= Assigned task =
Repeat the data exactly as it stands.

= Joint position lists =
# # # # # # #

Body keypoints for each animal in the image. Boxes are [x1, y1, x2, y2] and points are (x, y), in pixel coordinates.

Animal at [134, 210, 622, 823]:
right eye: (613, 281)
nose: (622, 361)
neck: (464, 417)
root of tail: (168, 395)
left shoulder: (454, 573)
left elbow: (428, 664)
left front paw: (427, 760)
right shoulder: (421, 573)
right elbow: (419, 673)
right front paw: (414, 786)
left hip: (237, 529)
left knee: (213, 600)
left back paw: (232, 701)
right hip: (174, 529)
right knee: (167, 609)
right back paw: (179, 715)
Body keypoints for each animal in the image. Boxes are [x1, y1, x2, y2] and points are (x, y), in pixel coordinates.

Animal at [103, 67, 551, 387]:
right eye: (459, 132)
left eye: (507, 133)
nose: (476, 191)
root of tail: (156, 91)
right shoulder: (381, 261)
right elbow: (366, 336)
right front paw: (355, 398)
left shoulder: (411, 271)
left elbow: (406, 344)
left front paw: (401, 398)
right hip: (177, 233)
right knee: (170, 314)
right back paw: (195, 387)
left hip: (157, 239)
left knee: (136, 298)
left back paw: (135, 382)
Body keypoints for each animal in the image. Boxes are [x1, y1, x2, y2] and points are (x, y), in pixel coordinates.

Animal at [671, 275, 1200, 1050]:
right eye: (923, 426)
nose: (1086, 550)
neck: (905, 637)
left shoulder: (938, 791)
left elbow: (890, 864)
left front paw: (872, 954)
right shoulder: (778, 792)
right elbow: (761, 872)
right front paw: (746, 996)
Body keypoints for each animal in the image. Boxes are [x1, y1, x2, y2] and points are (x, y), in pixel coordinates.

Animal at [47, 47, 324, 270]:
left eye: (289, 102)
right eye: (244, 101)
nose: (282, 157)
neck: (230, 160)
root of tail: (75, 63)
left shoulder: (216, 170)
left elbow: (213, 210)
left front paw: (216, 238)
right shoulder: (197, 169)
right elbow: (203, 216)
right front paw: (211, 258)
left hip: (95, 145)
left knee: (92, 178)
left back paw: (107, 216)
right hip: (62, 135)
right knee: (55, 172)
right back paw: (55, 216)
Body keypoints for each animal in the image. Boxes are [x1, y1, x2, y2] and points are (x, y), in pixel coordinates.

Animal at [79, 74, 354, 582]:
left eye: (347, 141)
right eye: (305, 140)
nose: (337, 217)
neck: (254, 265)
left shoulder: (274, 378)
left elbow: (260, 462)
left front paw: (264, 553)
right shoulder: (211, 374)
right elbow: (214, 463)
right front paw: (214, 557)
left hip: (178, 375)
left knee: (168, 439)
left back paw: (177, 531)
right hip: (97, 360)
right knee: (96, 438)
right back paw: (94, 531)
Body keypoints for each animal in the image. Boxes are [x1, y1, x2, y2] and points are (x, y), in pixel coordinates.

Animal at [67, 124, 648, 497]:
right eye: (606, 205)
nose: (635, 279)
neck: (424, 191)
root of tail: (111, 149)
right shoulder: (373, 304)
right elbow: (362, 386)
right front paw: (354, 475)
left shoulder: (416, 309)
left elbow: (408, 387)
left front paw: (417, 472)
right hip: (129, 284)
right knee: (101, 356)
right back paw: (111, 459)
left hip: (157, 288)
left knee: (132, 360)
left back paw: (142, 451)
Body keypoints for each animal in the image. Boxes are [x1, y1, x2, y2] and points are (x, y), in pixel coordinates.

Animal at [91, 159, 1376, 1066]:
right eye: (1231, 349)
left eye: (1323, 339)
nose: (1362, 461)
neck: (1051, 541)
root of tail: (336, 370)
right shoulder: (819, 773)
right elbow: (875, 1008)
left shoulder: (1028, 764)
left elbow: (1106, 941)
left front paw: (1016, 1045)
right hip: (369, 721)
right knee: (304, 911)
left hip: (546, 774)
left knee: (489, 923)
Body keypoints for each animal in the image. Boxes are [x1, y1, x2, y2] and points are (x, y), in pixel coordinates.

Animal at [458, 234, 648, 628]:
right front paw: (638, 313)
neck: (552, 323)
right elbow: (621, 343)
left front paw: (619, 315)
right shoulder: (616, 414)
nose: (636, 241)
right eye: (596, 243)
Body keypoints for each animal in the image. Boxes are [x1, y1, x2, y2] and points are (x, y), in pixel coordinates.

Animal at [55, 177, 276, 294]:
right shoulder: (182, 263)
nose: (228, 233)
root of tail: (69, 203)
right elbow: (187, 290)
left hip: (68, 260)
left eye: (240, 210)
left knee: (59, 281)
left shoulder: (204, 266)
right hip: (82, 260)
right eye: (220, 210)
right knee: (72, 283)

# # # # # # #

= Solution to this problem =
Body keypoints for each animal in the image. Boxes are [x1, y1, x2, y2] and points are (x, y), in pixel coordinates.

Animal at [134, 210, 622, 823]:
right eye: (613, 281)
nose: (622, 361)
neck: (464, 417)
root of tail: (168, 395)
left shoulder: (454, 573)
left elbow: (428, 664)
left front paw: (427, 760)
right shoulder: (421, 573)
right elbow: (419, 673)
right front paw: (414, 786)
left hip: (237, 529)
left knee: (213, 600)
left back paw: (232, 701)
right hip: (174, 529)
right knee: (167, 609)
right back paw: (179, 715)
Body keypoints for each animal in the image. Boxes are [x1, y1, x2, y2] and points are (x, y), in pixel coordinates.

Animal at [103, 67, 551, 387]:
right eye: (459, 132)
left eye: (507, 133)
nose: (476, 191)
root of tail: (156, 91)
right shoulder: (381, 261)
right elbow: (366, 336)
right front paw: (355, 398)
left shoulder: (411, 271)
left elbow: (406, 344)
left front paw: (401, 398)
right hip: (177, 233)
right knee: (170, 314)
right back paw: (195, 387)
left hip: (157, 239)
left knee: (136, 298)
left back paw: (135, 382)
Body keypoints for each animal in the image. Boxes are [x1, y1, x2, y2] and points are (x, y), in pixel coordinates.

Animal at [671, 275, 1200, 1050]:
right eye: (923, 426)
nose: (1086, 550)
neck: (905, 637)
left shoulder: (938, 791)
left elbow: (890, 864)
left front paw: (872, 954)
right shoulder: (778, 792)
right elbow: (761, 872)
right front paw: (746, 996)
Body keypoints for each animal in the image. Boxes are [x1, y1, x2, y2] and points are (x, y), in pixel coordinates.

Animal at [47, 47, 324, 270]:
left eye: (289, 102)
right eye: (244, 101)
nose: (282, 157)
neck: (230, 160)
root of tail: (75, 63)
left shoulder: (216, 170)
left elbow: (213, 210)
left front paw: (216, 238)
right shoulder: (197, 169)
right elbow: (203, 216)
right front paw: (211, 258)
left hip: (95, 145)
left knee: (92, 178)
left back paw: (107, 216)
right hip: (62, 135)
right knee: (55, 172)
right back paw: (55, 216)
Body keypoints for each animal in the image. Boxes are [x1, y1, x2, y2] and points are (x, y), in pixel coordinates.

Animal at [79, 74, 354, 582]:
left eye: (347, 141)
right eye: (305, 140)
nose: (337, 217)
neck: (254, 265)
left shoulder: (274, 378)
left elbow: (260, 462)
left front paw: (264, 553)
right shoulder: (211, 374)
right elbow: (214, 463)
right front paw: (214, 557)
left hip: (178, 375)
left knee: (168, 439)
left back paw: (177, 531)
right hip: (97, 360)
right knee: (96, 438)
right back paw: (94, 531)
Body keypoints for each animal in the image. Boxes are [x1, y1, x2, y2] and points are (x, y), in pixel coordinates.

Animal at [67, 124, 648, 497]:
right eye: (606, 205)
nose: (635, 279)
neck: (424, 191)
root of tail: (111, 149)
right shoulder: (373, 304)
right elbow: (362, 386)
right front paw: (354, 475)
left shoulder: (416, 309)
left elbow: (408, 387)
left front paw: (417, 472)
right hip: (129, 284)
right knee: (101, 356)
right back paw: (111, 459)
left hip: (157, 288)
left knee: (132, 360)
left back paw: (142, 451)
Body keypoints for each animal in the image. Boxes are [x1, y1, x2, y2] and points are (x, y), in pixel coordinates.

Animal at [91, 159, 1376, 1066]:
right eye: (1231, 349)
left eye: (1323, 339)
nose: (1362, 461)
neck: (1051, 541)
root of tail: (336, 370)
right shoulder: (819, 773)
right elbow: (875, 1008)
left shoulder: (1028, 764)
left elbow: (1106, 941)
left front paw: (1016, 1045)
right hip: (369, 721)
right knee: (304, 911)
left hip: (546, 774)
left knee: (489, 923)
Body keypoints for each animal in the image. Boxes are [x1, y1, x2, y2] and points are (x, y), in pixel coordinates.

Animal at [458, 234, 648, 628]:
right front paw: (638, 313)
neck: (552, 323)
right elbow: (621, 343)
left front paw: (619, 315)
right shoulder: (616, 414)
nose: (636, 241)
right eye: (596, 243)
Body keypoints for each animal in the image. Boxes are [x1, y1, x2, y2] and points are (x, y), in pixel coordinates.

Animal at [55, 177, 276, 294]:
right shoulder: (182, 263)
nose: (228, 233)
root of tail: (69, 203)
right elbow: (187, 290)
left hip: (68, 260)
left eye: (240, 210)
left knee: (59, 281)
left shoulder: (204, 266)
right hip: (82, 260)
right eye: (220, 210)
right knee: (72, 283)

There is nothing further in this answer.